One symptom of our grace deficiency is the way we speak of our politicians.  “Too often,” the authors say, “we view politicians as villainous creatures instead of our fellow citizens.”    .  How often have we heard someone refer to even their chosen candidate as the “lesser of two evils”?  Politicians are people and as such are worthy of our respect.   They serve at great personal cost and risk.  They give up much of the freedom the rest of us take for granted to go about our daily business anonymously, because everything they do is under constant scrutiny.  They and their families are ridiculed, their children sometimes bullied.  Giving grace to politicians means remembering that they are people, too, and acknowledging that public service has costs.

The most glaring symptom of our grace deficiency, though, is the way we treat each other.  And the main manifestation of this is distrusting the motives of those who disagree with us.  Instead of believing that persons who disagree with us are well-meaning people who simply have come to different conclusions than ours, we explain the difference by ascribing evil motives to them.  Progressives will say conservatives hold the views they do on the social safety net because they hate poor people.  Pro-choice voters are accused of wanting to kill babies.  When we brand those who disagree with us as nefarious, the conflict becomes our identity.  We can’t evolve our own thinking on an issue – because that would mean going over to the dark side.

This focus on conflict has given us an “unhealthy obsession with false equivalency”.  If everything is about the conflict between “my side” and “your side”, then every point has to have a counterpoint, creating the impression that every side is equally valid.  But giving grace, the authors explain, does not mean having to recognize all positions as valid.  Grace means all people are valuable; their opinions may or may not be.  We can vehemently oppose the positions of the people across the aisle and still respect them as people.  “Grace isn’t rolling over or acquiescing to those how have completely different values than we do,” the authors explain, “[i]t is simply seeing our shared connections and acknowledging each other’s human dignity.

But how do we move to a kind of engagement with others that might actually yield evolved positions that at least recognize the nuances of the challenges confronting us and in which we might perhaps find common ground?  Well, the authors say, it is NOT by debating our respective positions with someone who views differ from ours.   A debate format is inherently flawed, they say, because when the discussion starts with each party declaring its position, we are from the start wedded to our positions, our focus remains on the conflict, and we never have grace to uncover our shared values.

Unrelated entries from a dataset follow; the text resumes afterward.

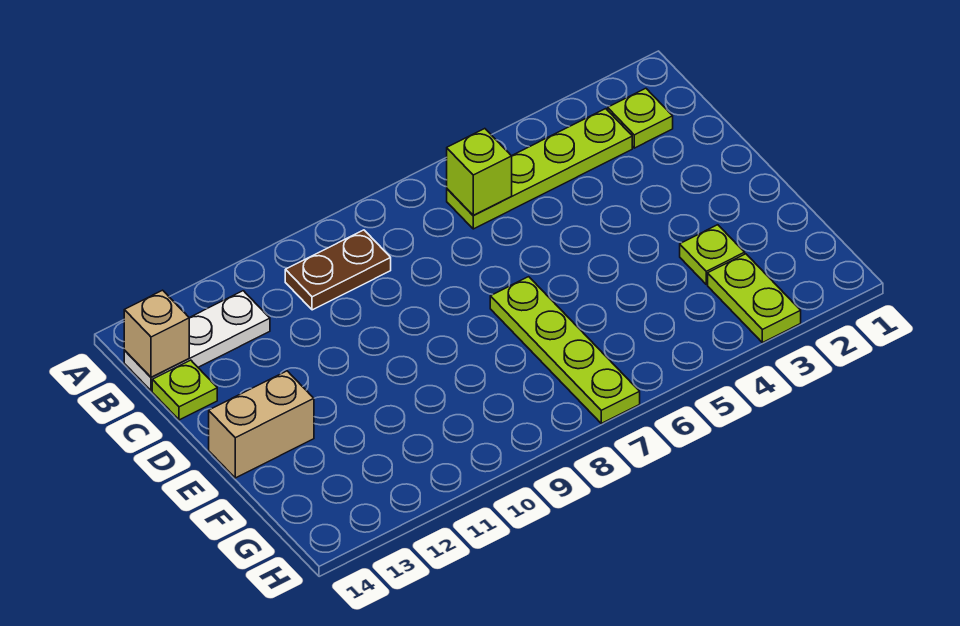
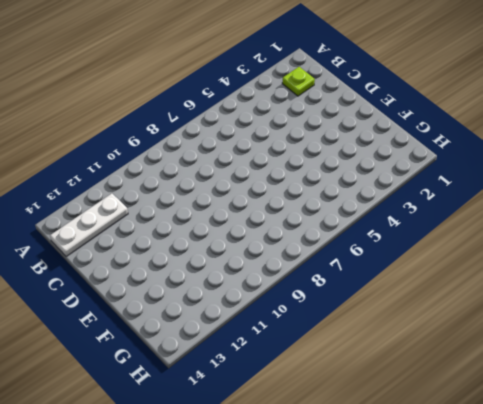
none -> lime plate B3:B6 level 1
none -> brown plate B9:B10 level 1

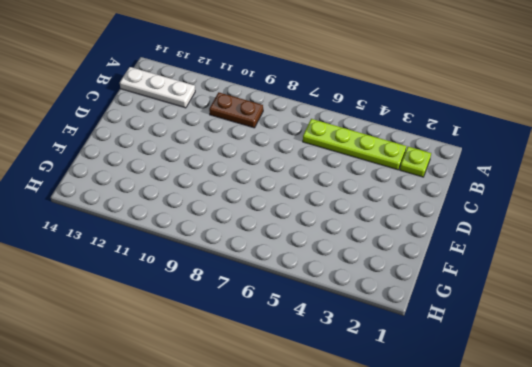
none -> lime plate C14 level 1
none -> lime plate E7:H7 level 1

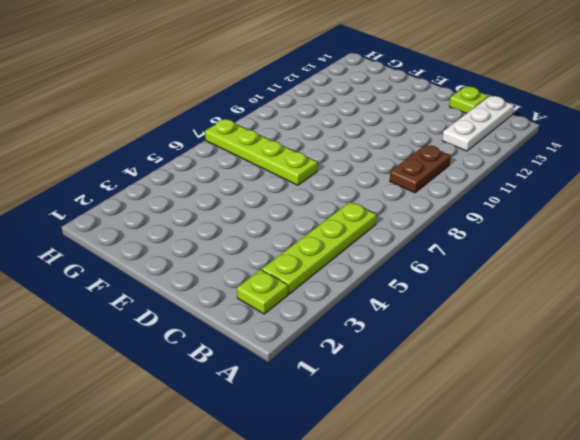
none -> tan brick E13:E14 level 1
none -> lime plate F3 level 1

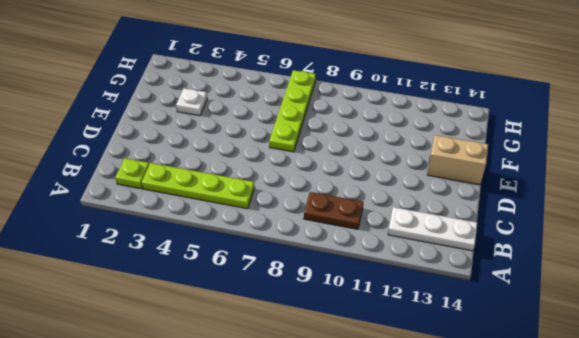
white plate F3 level 1 -> lime plate F3 level 1
none -> lime plate C14 level 1
none -> lime plate G3:H3 level 1

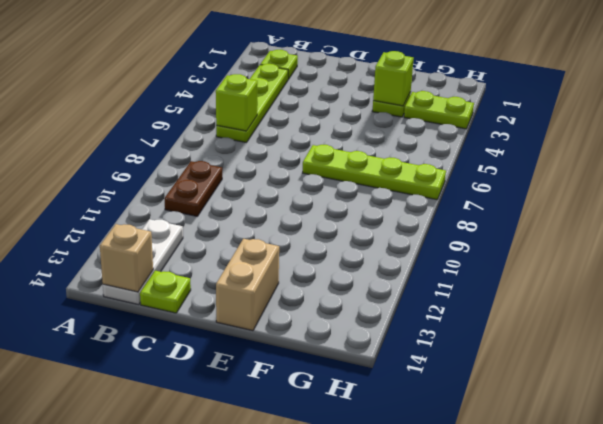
lime brick F3 level 2 -> none

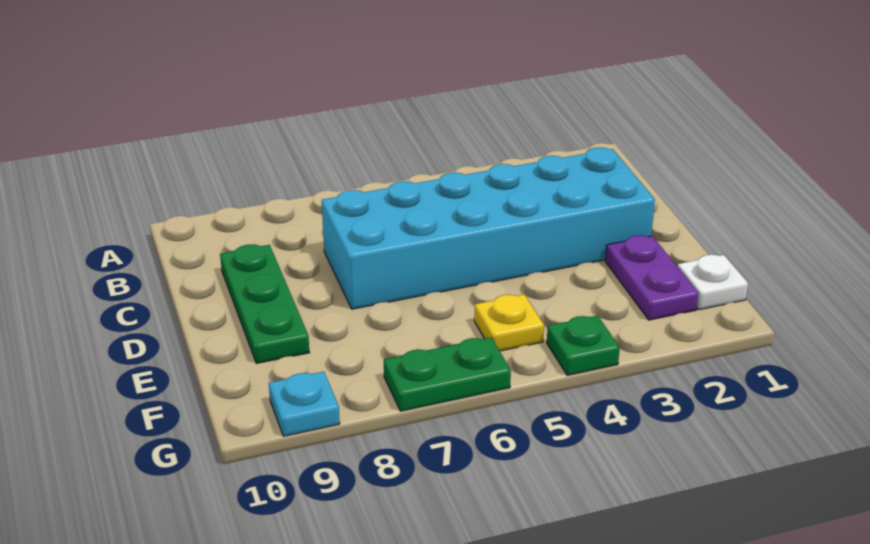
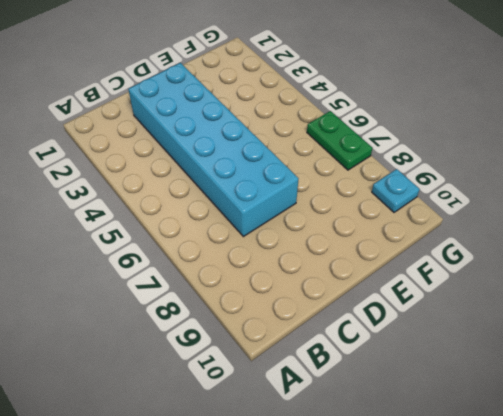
none -> green plate C9:E9 level 1
none -> purple plate E2:F2 level 1

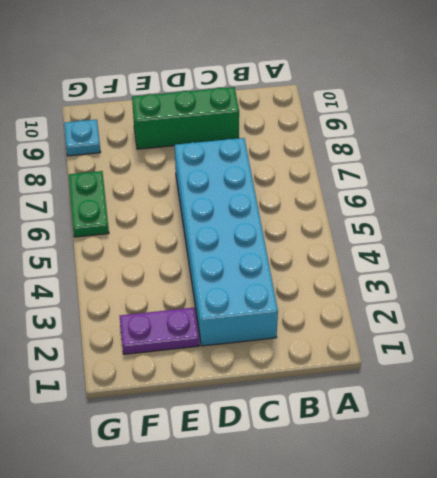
green brick C9:E9 level 1 -> green plate C9:E9 level 1
none -> white plate F1 level 1
none -> yellow plate F5 level 1

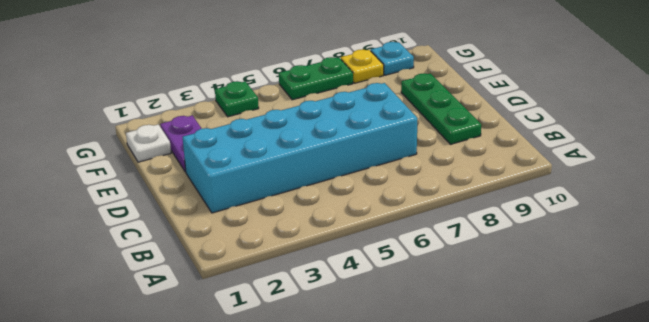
yellow plate G8 level 1 -> yellow plate F5 level 1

Instead, start with grace. Recognize from the start the we owe each other respect and that we are almost certain to share at least some, if not many, of the same fundamental values.  Identify shared goals, and discuss the merits of the various ways in which they might be achieved.  Do not doubt the other’s motives.  Give the other person the benefit of the doubt, and do not pounce on the first sign of weakness in their position.  Meet people where they are without expecting them to change.  Grace, the authors say, means that people do not have to “comply with our worldview in order to be worthy of sharing our world.”

We are stewards of God’s grace.  Act responsibly with it.  And, as with good stewardship generally, we gain by what we give:  When we give grace to others, we get to see our own positions with a realistic sense of our own flawed impermanence, and accept that we may have gotten some things wrong along the way.  Giving grace to others, in short, enables our own growth.

Reflection questions:

  1. Which of our relationships suffer a grace decifit?  With whom among our friends and family do we have difficulty discussing political issues with grace?
  2. Which politician(s) trigger(s) our anger and frustration?  What would it be like to extend grace to him or her?
  3. When have we gotten an issue wrong?  Can we give ourselves grace enough to admit that and still feel that we deserve to be part of the bigger discourse?